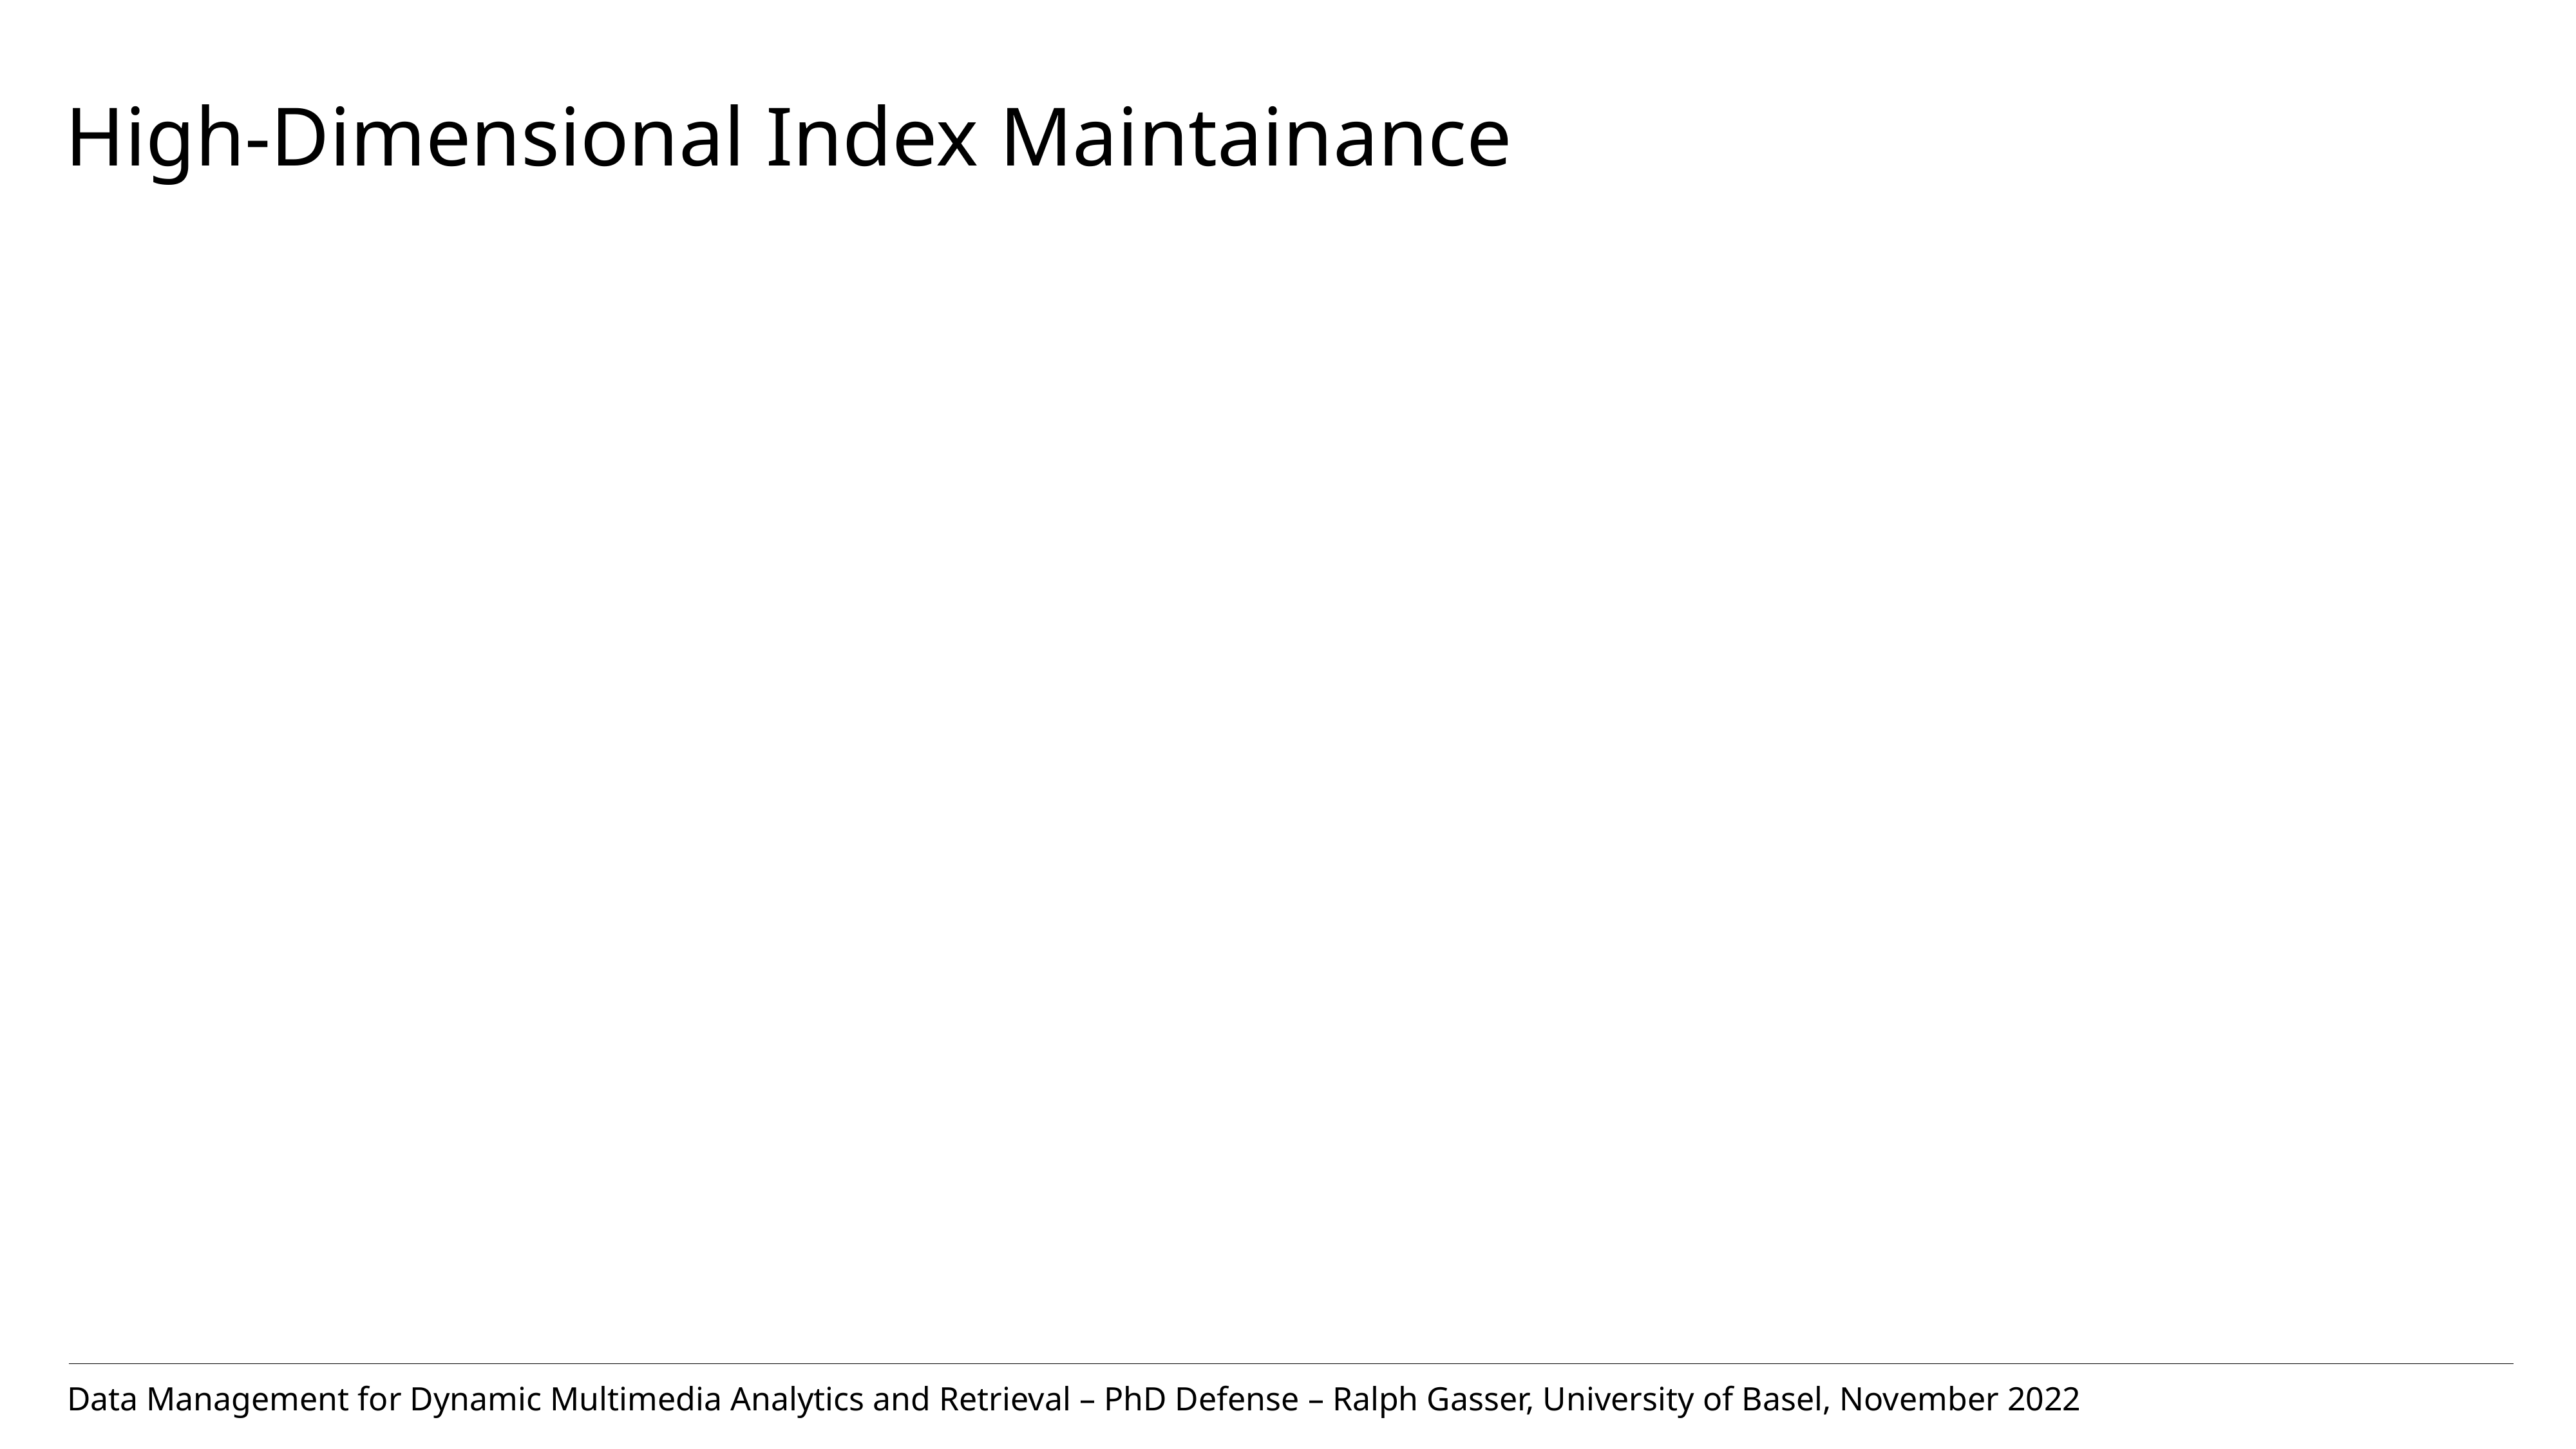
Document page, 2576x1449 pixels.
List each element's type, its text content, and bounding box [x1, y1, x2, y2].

title High-Dimensional Index Maintainance [65, 85, 2511, 322]
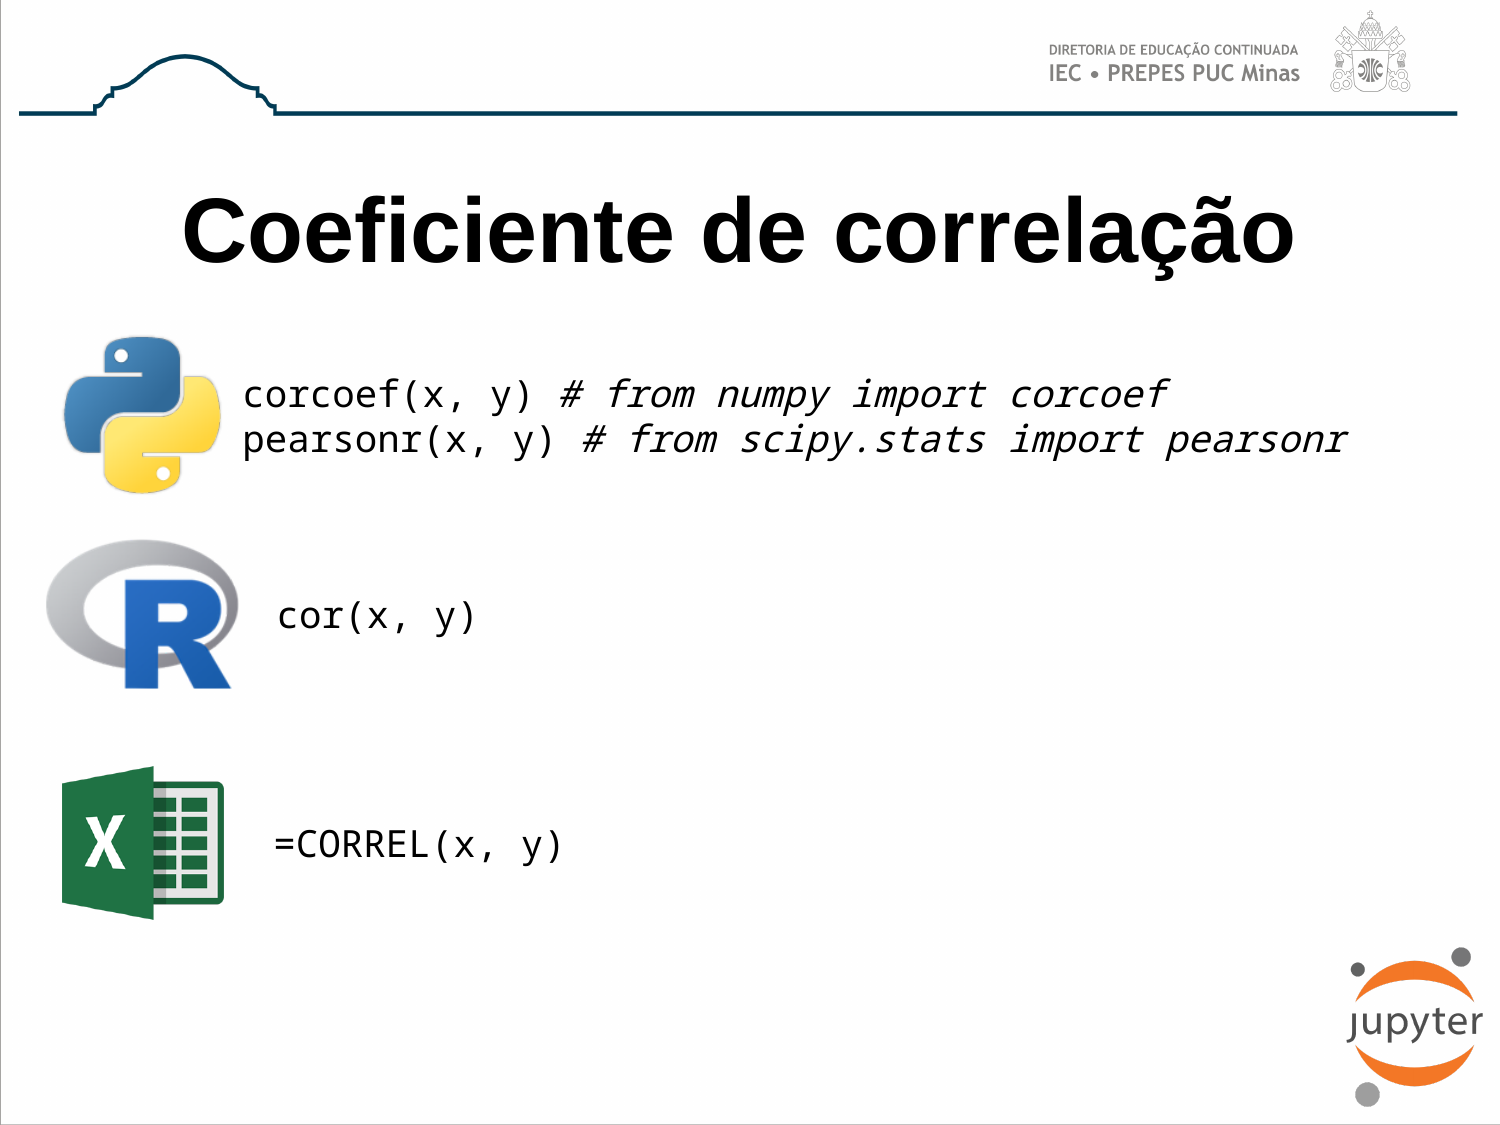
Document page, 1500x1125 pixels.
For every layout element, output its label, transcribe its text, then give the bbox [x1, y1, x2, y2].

---

**TASK TO CARRY OUT**
Take the entries shown above and quote them verbatim, passing over the pictures.

**TASK SOLUTION**
Document page, 2576x1449 pixels.
List each element's type, its text content, and bounding box [x1, y1, x2, y2].

title High-Dimensional Index Maintainance [65, 85, 2511, 322]
Document page, 1500x1125 pixels.
For every layout element, output its label, transcribe its text, then give the bbox [x1, y1, x2, y2].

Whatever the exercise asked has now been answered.